JAGGAER is prototyping the world’s first artificial intelligence-based algorithm for predicting the probability of on-time delivery of goods and materials in direct procurement. The JAGGAER OTD Predictor will provide immediate information about the likelihood of delays to deliveries from suppliers, enabling supply chain managers to mitigate risks of disruptions to production flows and reduce the costs that these can cause.
ZEISS will be a partner of JAGGAER for the ramp of the OTD Predictor.
“The algorithm predicts if an order will be delivered on time. In our tests, the accuracy was greater than 95 percent!” says Michael Rösch, SVP Operations for JAGGAER in the DACH region. “This is of huge potential benefit to manufacturing companies, especially those that rely on just-in-time component and materials delivery. By using the OTD Predictor, companies can identify where there is a risk of late delivery, and take actions to mitigate that risk, for example by spreading an order over a second or third source.”

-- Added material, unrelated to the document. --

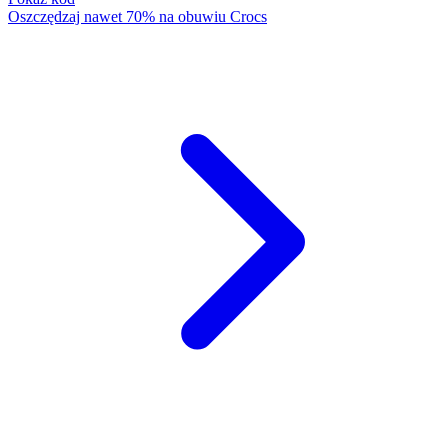
Oszczędzaj nawet 70% na obuwiu Crocs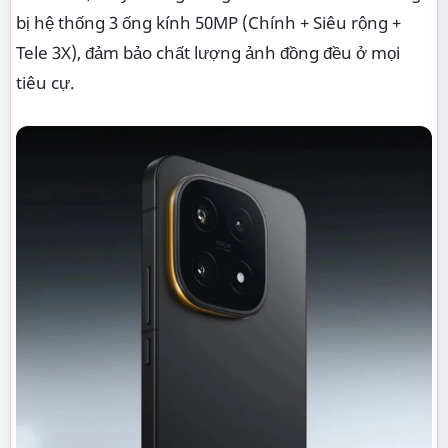
bị hệ thống 3 ống kính 50MP (Chính + Siêu rộng +
Tele 3X), đảm bảo chất lượng ảnh đồng đều ở mọi
tiêu cự.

The OTD Predictor has been “trained” by feeding millions of line items through the algorithm to learn from previous events. It uses 50 separate data dimensions to predict outcomes. “Until now, supply chain management professionals have had to rely on historical evidence and subjective judgment to assess the risk of late delivery. The JAGGAER OTD Predictor will allow them to move from the reactive to the proactive,” says Rösch. “Because it relies on large volumes of data to make accurate predictions, its application is specifically for direct spend categories with a high volume of transactions. The OTD Predictor’s machine learning algorithms mean that these predictions should get even more accurate over time.”
“I am especially pleased that we will be unveiling the JAGGAER OTD Predictor at eLösungstage, which is the main annual event hosted by the professional association for supply chain managers, buyers and logisticians in Germany and Central Europe. I am sure it will generate lots of interest,” Rösch concluded.